Two habitable structures, chain-link fences dismantled to make way for road in Amelia’s Ward

CHPA CEO clarifies

Chief Executive Officer of the Central Housing and Planning Authority (CHPA), Sherwyn Greaves has clarified that only two habitable structures were demolished at Amelia’s Ward, Linden to make way for an access road. The others varied from chain-link fences, to wooden and concrete foundations.

The CEO was at the time engaging the squatters on Monday, at the Regional Housing Office in Crabwood Street, Linden, where he outlined alternative housing solutions for the sixteen squatters who came forward to lay claims to structures which were demolished.

Greaves noted that while the exercise was unfortunate, it was necessary to facilitate the development and regularisation of the area. The Government has allocated some $364 million to commence the infrastructural works in Amelia’s Ward.

Greaves, however explained that following a visit by CHPA in December 2020, an inventory was conducted where 152 structures were found.
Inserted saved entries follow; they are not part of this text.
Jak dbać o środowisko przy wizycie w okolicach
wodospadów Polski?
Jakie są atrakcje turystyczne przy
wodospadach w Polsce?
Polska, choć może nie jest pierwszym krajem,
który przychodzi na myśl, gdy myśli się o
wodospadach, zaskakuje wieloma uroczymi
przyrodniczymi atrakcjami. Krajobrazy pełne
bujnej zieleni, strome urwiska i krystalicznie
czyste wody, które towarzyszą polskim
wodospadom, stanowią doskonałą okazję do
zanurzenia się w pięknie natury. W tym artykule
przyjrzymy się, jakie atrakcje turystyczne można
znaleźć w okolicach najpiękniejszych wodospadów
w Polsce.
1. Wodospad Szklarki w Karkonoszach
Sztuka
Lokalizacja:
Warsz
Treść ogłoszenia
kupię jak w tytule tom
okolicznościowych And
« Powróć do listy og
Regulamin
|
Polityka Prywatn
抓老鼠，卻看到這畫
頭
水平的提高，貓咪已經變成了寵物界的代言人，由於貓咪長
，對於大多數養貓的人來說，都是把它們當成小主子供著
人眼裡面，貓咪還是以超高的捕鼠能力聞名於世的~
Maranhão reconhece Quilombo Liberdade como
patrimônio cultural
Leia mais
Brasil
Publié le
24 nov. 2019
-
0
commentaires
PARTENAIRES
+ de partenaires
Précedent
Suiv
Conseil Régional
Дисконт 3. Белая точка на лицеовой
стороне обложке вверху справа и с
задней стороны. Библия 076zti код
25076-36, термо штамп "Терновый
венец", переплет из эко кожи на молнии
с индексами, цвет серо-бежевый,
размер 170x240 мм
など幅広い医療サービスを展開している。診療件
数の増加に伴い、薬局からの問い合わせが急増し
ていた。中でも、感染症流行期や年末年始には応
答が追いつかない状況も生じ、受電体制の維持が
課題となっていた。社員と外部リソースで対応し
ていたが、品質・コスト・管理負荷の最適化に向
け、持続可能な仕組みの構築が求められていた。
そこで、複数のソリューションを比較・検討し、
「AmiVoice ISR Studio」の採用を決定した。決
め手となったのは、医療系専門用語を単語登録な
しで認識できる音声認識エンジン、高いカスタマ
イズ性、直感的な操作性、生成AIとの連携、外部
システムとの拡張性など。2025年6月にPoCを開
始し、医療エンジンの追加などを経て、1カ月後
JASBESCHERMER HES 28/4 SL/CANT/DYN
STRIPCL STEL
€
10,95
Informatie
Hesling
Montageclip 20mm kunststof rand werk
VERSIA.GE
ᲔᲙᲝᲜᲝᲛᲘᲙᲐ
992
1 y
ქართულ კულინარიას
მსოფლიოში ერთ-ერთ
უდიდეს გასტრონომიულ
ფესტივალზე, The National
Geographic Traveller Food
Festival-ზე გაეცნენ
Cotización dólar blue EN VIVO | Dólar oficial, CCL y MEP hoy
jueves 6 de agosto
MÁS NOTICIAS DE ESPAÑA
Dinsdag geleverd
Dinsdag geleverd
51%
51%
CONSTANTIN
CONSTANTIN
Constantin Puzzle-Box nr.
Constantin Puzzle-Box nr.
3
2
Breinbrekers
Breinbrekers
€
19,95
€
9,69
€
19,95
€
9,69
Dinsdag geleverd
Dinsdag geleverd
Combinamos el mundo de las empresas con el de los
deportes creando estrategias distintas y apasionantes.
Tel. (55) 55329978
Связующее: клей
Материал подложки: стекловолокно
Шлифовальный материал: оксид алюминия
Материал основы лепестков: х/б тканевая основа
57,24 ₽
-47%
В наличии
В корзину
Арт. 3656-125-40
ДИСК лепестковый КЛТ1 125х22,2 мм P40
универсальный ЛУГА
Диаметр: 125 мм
There were no structures in the path of the road, however, squatters in the area were advised against erecting new structures, and making additions to existing structures.

“These structures weren’t here when we first visited in December. They are new structures and unfortunately, they fell directly where the roads were going and they had to move. However, those persons will be reallocated house lots in other locations so that they will not be out of residence,” he noted.

Nevertheless, the two families which had permanent structures were given the alternative to access housing units, while the remaining persons were offered house lots.  The residents have since agreed to the resolution to the matter and indicated their willingness to be relocated.

The CEO noted that those persons whose claims were documented, allocation of the house lots will commence as early as Friday. Persons will be allocated house lots based on their income category.

Greaves reiterated that the issue of squatting is causing major setbacks in the housing drive for Region Ten.  He noted that while there are genuine instances, where persons are forced to occupy lands illegally, this practice cannot and would not be encouraged.